Streamliners for Answer Set Programming
Source: arXiv:2604.19251v1
Type: Cross
Abstract: Streamliner constraints reduce the search space of combinatorial problems by ruling out portions of the solution space. We adapt the StreamLLM approach, which uses Large Language Models (LLMs) to generate streamliners for Constraint Programming, to Answer Set Programming (ASP).
Introduction
Answer Set Programming (ASP) is a prominent paradigm in the field of artificial intelligence that is particularly suited for solving combinatorial problems. The efficiency of ASP can often be hampered by the vastness of the solution space. To address this challenge, researchers have devised innovative techniques aimed at reducing the search space. One such technique involves the use of streamliner constraints, which effectively eliminate certain portions of the solution space, thereby streamlining the problem-solving process.
Methodology
The recent adaptation of the StreamLLM approach employs Large Language Models (LLMs) to generate these streamliners specifically for ASP. This process begins with an ASP encoding along with a few small training instances. The methodology can be summarized as follows:
- Prompting multiple LLMs to propose candidate constraints based on the provided ASP encoding.

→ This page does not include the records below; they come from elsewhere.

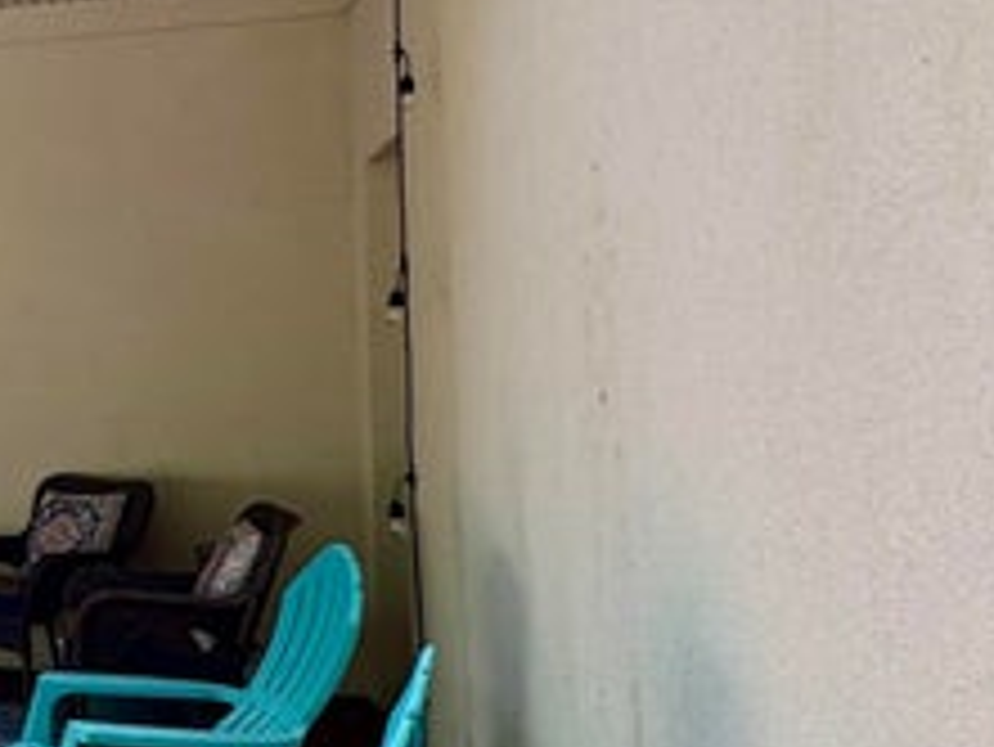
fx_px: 1551
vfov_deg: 27.0
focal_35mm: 54
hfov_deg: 23.2
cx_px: -699
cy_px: 315
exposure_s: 1/319
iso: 40
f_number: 2.2
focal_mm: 2.22
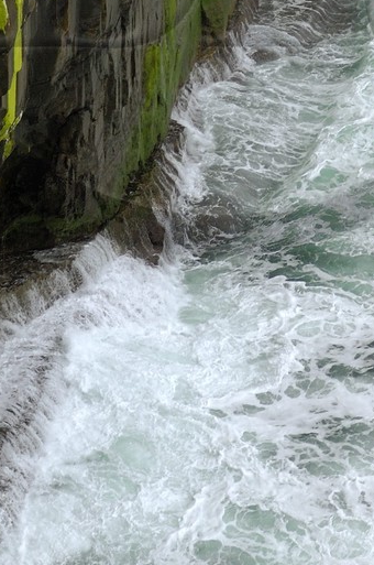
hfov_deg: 10.4
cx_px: 217
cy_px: -87
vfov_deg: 15.2
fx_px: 2050
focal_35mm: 131
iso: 160
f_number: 3.5
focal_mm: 28
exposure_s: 1/500
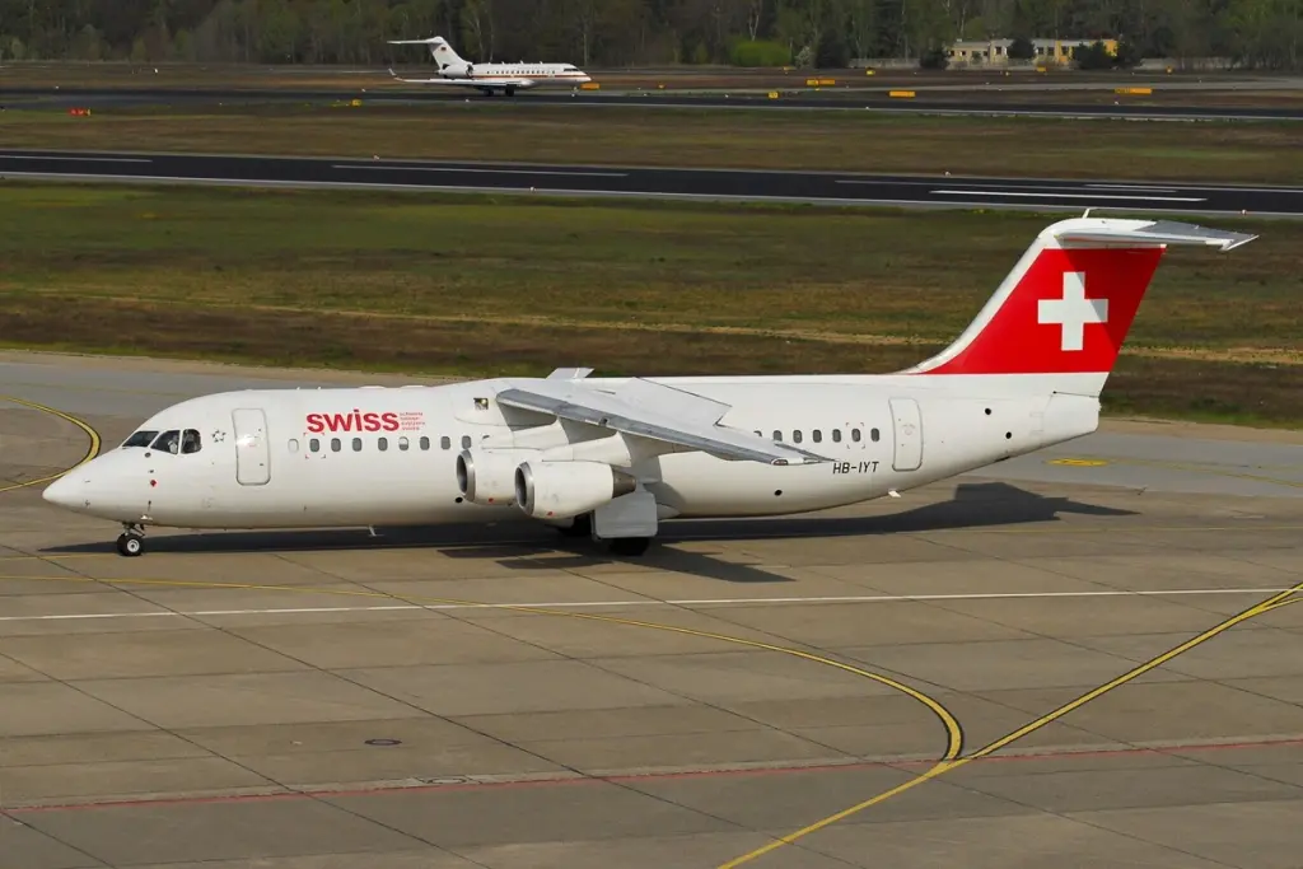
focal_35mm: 128
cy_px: 434
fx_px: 4615
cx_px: 652
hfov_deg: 16.1
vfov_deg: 10.8
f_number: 8
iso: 200
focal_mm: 85
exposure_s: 1/800
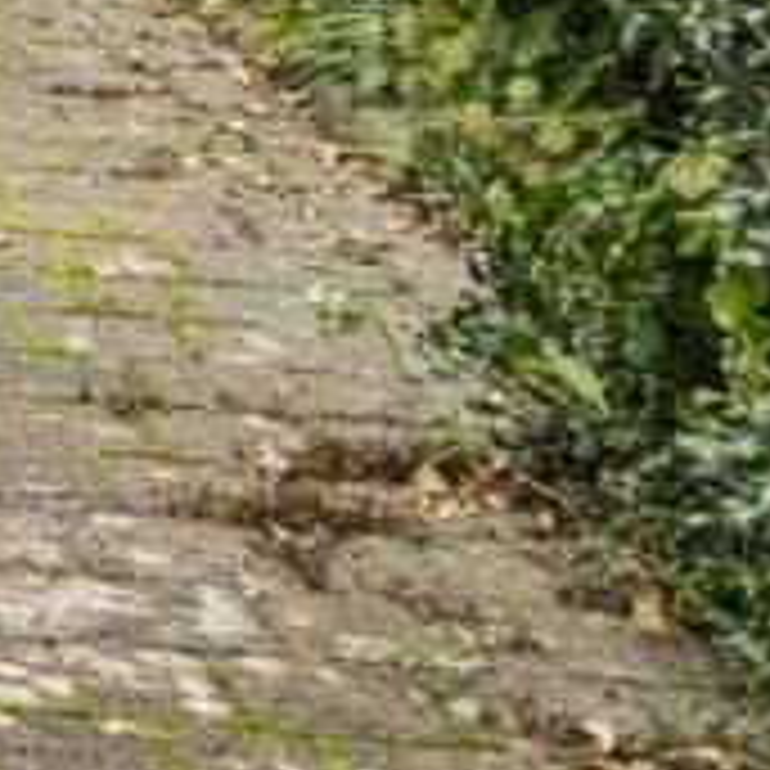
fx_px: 2819
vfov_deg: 13.4
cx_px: -1342
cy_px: -752
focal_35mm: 112
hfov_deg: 11.4
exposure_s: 1/60
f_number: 4
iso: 80
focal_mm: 22
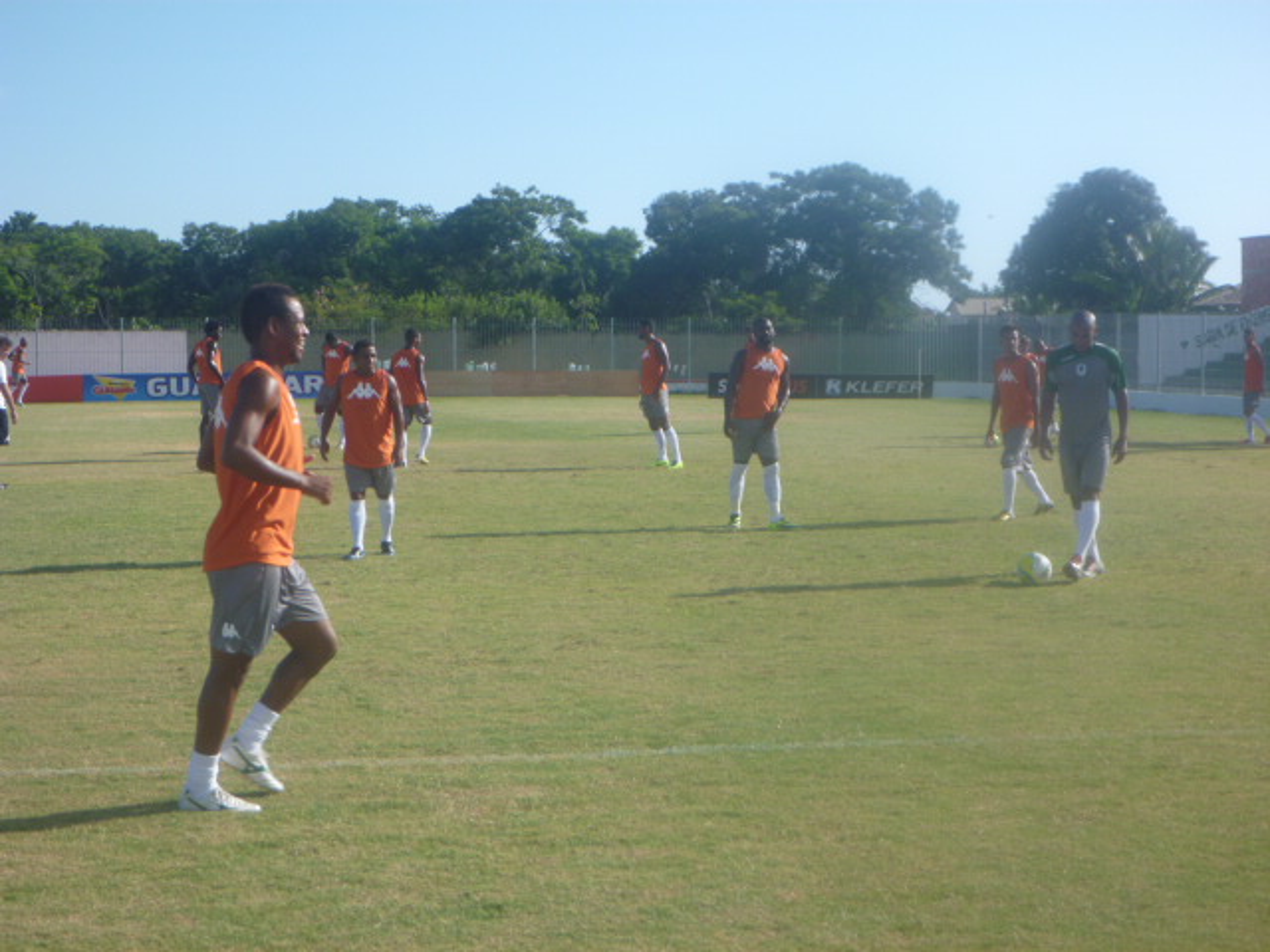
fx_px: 2275
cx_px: 635
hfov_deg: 31.2
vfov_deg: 23.7
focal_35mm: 62
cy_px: 476
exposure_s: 1/250
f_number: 5.2
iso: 80
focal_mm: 11
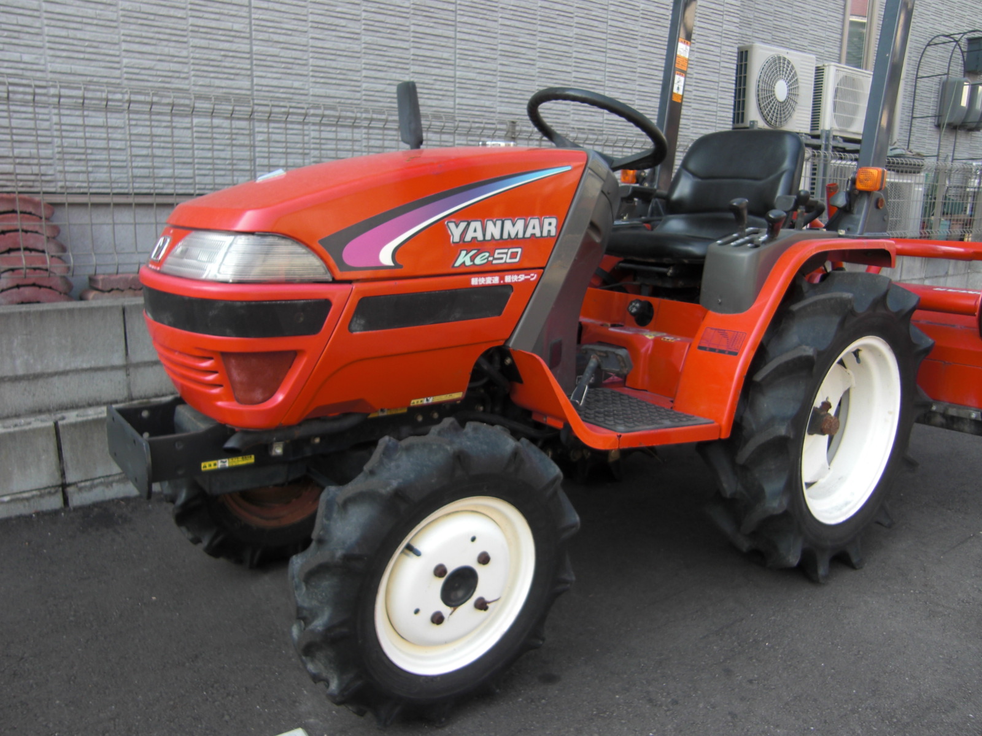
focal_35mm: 28
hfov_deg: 63.4
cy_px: 368
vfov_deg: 49.7
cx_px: 491
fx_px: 794
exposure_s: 1/200
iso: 50
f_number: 2.6
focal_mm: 4.9
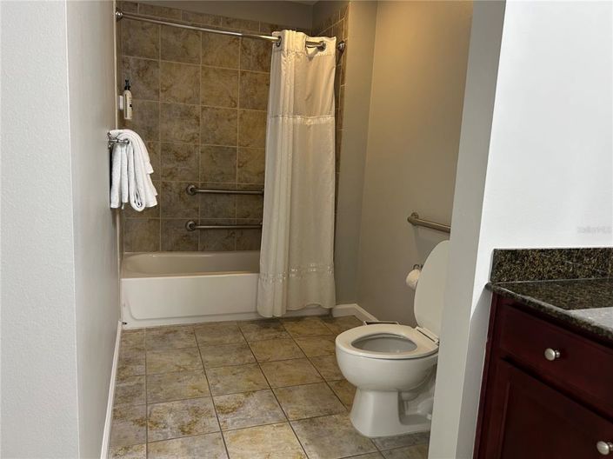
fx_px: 460
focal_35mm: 26
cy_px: 230
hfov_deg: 67.3
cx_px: 306
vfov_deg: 53.0
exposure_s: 1/60
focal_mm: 5.7
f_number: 1.5
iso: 160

- Discarding candidates that lead to syntax errors, make satisfiable instances unsatisfiable, or degrade performance across all training instances.
- Evaluating the surviving streamliners alongside the original encoding to assess their efficacy.
Results
The results obtained from this methodology were promising. A Virtual Best Encoding (VBE) was introduced, which for each instance selects the fastest option among the original encoding and its streamlined variants. Notably, the VBE achieved remarkable speedups of up to 4–5 times over the original encoding when evaluated on three well-known ASP Competition benchmarks:
- Partner Units Problem
- Sokoban
- Towers of Hanoi
This significant enhancement in performance indicates that the streamliner constraints have positively impacted the efficiency of the ASP solving process.
Discussion
One of the intriguing findings from this research is that different LLMs produced semantically diverse constraints rather than simply generating syntactic variations. This suggests that the approach effectively captures genuine structural insights into the problem, paving the way for more sophisticated and efficient ASP solutions.
Conclusion
The adaptation of Large Language Models for generating streamliner constraints marks a significant advancement in the field of Answer Set Programming. By reducing the search space and improving problem-solving efficiency, this approach not only enhances the performance of ASP solvers but also underscores the potential of integrating AI with traditional programming paradigms. Future work will likely explore further refinements to the methodology and its application to a broader range of combinatorial problems.